# Source:
###

Cet échec met également en lumière les pertes humaines conséquentes du côté russe. D’abord officiellement estimé à moins de 500 morts par les autorités russes, le chiffre a été évalué à la hausse par Moscou, qui admet aujourd’hui plus de 1300 morts. L’Otan de son côté estime ces pertes entre 7000 et 15000 soldats. Un écart énorme qui indique l'importance de la communication dans cette guerre, pour la spécialiste.
“C'est une perte colossale pour l'armée russe qui comprend bien que l'attaque éclair n'a pas marché”, explique Carole Grimaud Potter. “L’armée russe a aussi pris cette décision de retrait pour que le nombre de victimes chez les soldats n’augmente pas trop. Les choses commencent à bouger en Russie, le mécontentement gronde”, détaille-t-elle. La chercheuse se questionne aussi sur le sort des dépouilles de ces soldats. “Le sort des soldats morts est absolument horrible”, déplore-t-elle. “Ils sont laissés sur place et les corps ne sont pas réclamés par l’armée russe. Les autorités ukrainiennes ne savent pas quoi en faire”, poursuit-elle.

###

# Section des données:
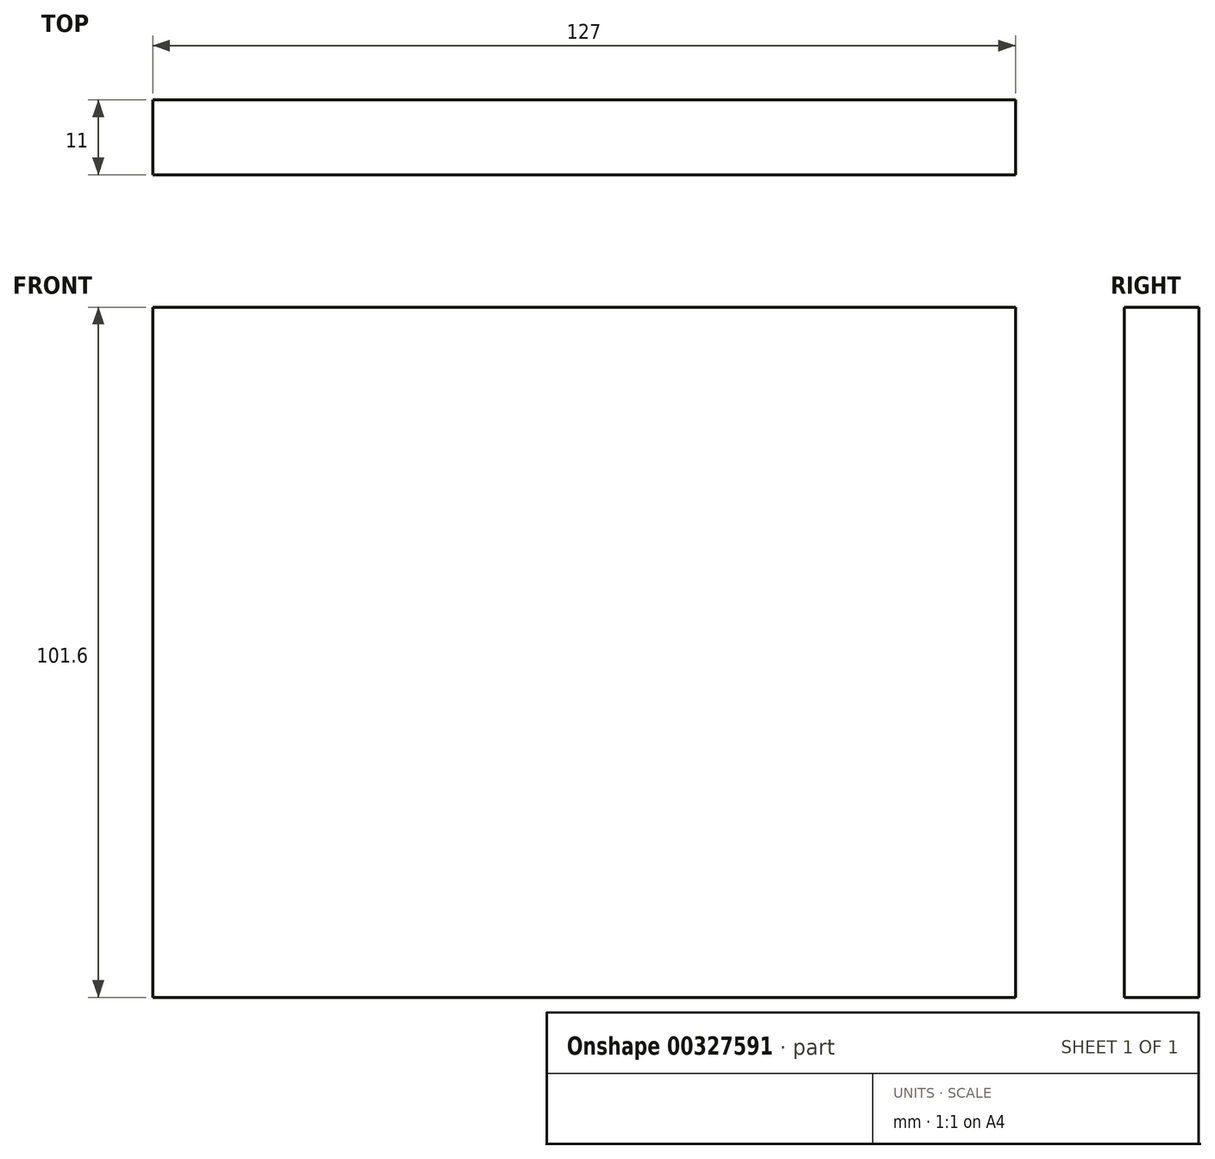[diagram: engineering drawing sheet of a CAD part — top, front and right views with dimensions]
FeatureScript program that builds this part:
annotation { "Feature Type Name" : "Feature", "Feature Type Description" : "" }
export const myFeature = defineFeature(function(context is Context, id is Id, definition is map)
    precondition{}
    {
        {
            var Q0;
            Q0=qCreatedBy(makeId("Front.planeOp"),FACE);
            var sketch = newSketch(context, id + "F0", { "sketchPlane" : qUnion([Q0])});
            skLineSegment(sketch, "E0.bottom", {"start": v(63.5, -50.8) * mm, "end": v(-63.5, -50.8) * mm});
            skLineSegment(sketch, "E0.top", {"start": v(63.5, 50.8) * mm, "end": v(-63.5, 50.8) * mm});
            skLineSegment(sketch, "E0.left", {"start": v(63.5, -50.8) * mm, "end": v(63.5, 50.8) * mm});
            skLineSegment(sketch, "E0.right", {"start": v(-63.5, -50.8) * mm, "end": v(-63.5, 50.8) * mm});
            skPoint(sketch, "E0.middle", {"position": v(0, 0) * mm});
            skSolve(sketch);
        }
        {
            var Q0;
            Q0=makeQuery(id+"F0.imprint","IMPRINT",FACE,{"disambiguationData":[TD([[makeQuery(id+"F0.imprint","IMPRINT",EDGE,{"derivedFrom":sQuery(id+"F0.wireOp",EDGE,"E0.bottom")}),-1.0]])]});
            extrude(context, id + "F1", {"entities" : qUnion([Q0]), "depth" : 7 * mm, "hasSecondDirection" : true, "secondDirectionOppositeDirection" : true, "secondDirectionDepth" : 4 * mm});
        }
        {
            var Q0;
            Q0=makeQuery(id+"F1.opExtrude","CAP_FACE",FACE,{"disambiguationData":[OSD([sQuery(id+"F0.wireOp",EDGE,"E0.bottom"),sQuery(id+"F0.wireOp",EDGE,"E0.top"),sQuery(id+"F0.wireOp",EDGE,"E0.left"),sQuery(id+"F0.wireOp",EDGE,"E0.right")])],"isStart":false});
            var sketch = newSketch(context, id + "F2", { "sketchPlane" : qUnion([Q0])});
            skSolve(sketch);
        }
    });
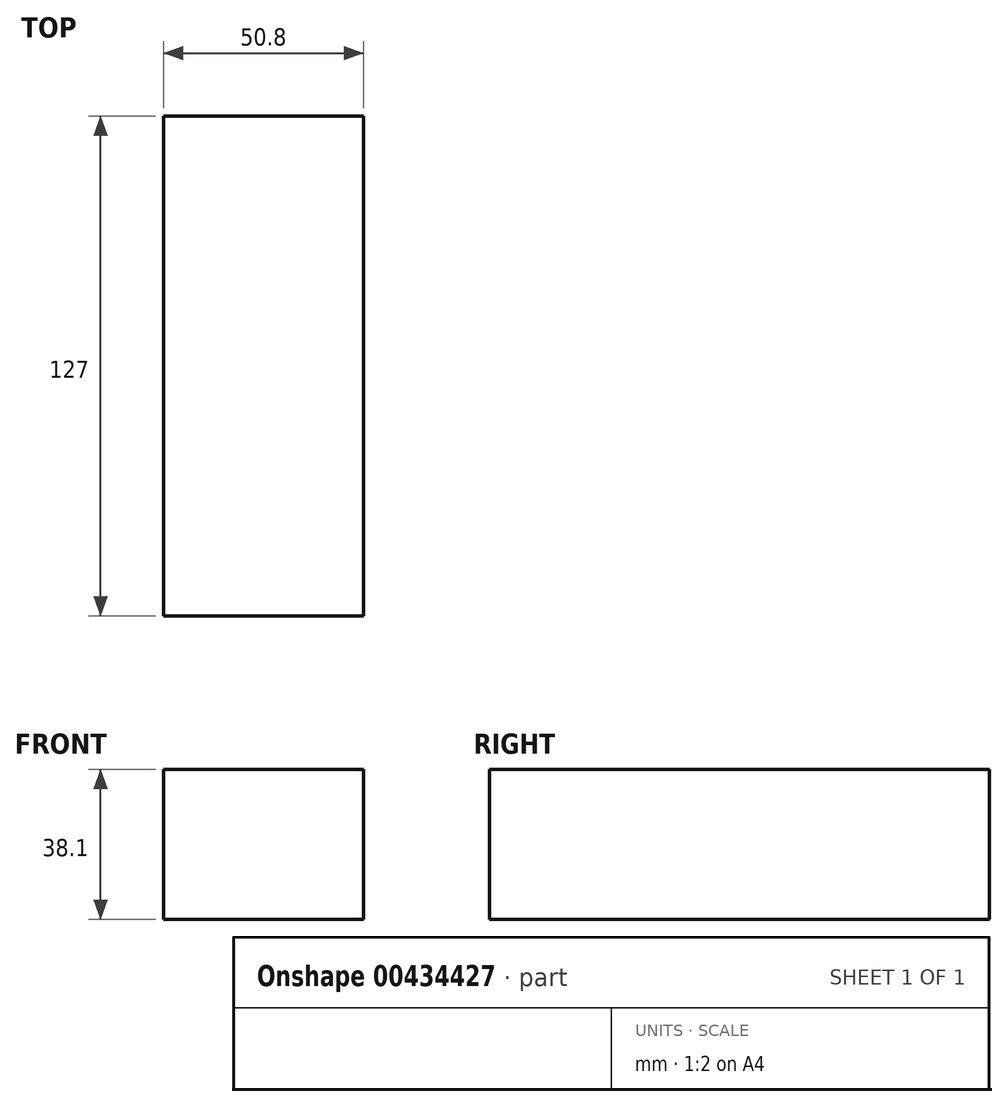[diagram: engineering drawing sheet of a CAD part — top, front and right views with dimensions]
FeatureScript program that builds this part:
annotation { "Feature Type Name" : "Feature", "Feature Type Description" : "" }
export const myFeature = defineFeature(function(context is Context, id is Id, definition is map)
    precondition{}
    {
        {
            var Q0;
            Q0=qCreatedBy(makeId("Front.planeOp"),FACE);
            var sketch = newSketch(context, id + "F0", { "sketchPlane" : qUnion([Q0])});
            skLineSegment(sketch, "E0.bottom", {"start": v(-55.24, 18.73) * mm, "end": v(-4.44, 18.73) * mm});
            skLineSegment(sketch, "E0.top", {"start": v(-55.24, -19.37) * mm, "end": v(-4.44, -19.37) * mm});
            skLineSegment(sketch, "E0.left", {"start": v(-55.24, 18.73) * mm, "end": v(-55.24, -19.37) * mm});
            skLineSegment(sketch, "E0.right", {"start": v(-4.44, 18.73) * mm, "end": v(-4.44, -19.37) * mm});
            skSolve(sketch);
        }
        {
            var Q0;
            Q0=makeQuery(id+"F0.imprint","IMPRINT",FACE,{"disambiguationData":[TD([[makeQuery(id+"F0.imprint","IMPRINT",EDGE,{"derivedFrom":sQuery(id+"F0.wireOp",EDGE,"E0.bottom")}),-1.0]])]});
            extrude(context, id + "F1", {"entities" : qUnion([Q0]), "depth" : 127 * mm});
        }
    });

###

# Tâche à réaliser:
Pouvez-vous résumer en deux phrases l'extrait sur les pertes russes ? Les entrées n'ont aucun lien avec l'extrait.

# Réponse à la tâche:
Les autorités russes, qui estimaient d'abord leurs pertes à moins de 500 morts, en admettent aujourd'hui plus de 1300, tandis que l'Otan les évalue entre 7000 et 15000 soldats. Selon Carole Grimaud Potter, l'armée russe s'est aussi retirée pour que le nombre de victimes n'augmente pas trop, le mécontentement gronde en Russie, et les corps des soldats morts sont laissés sur place sans être réclamés par l'armée russe.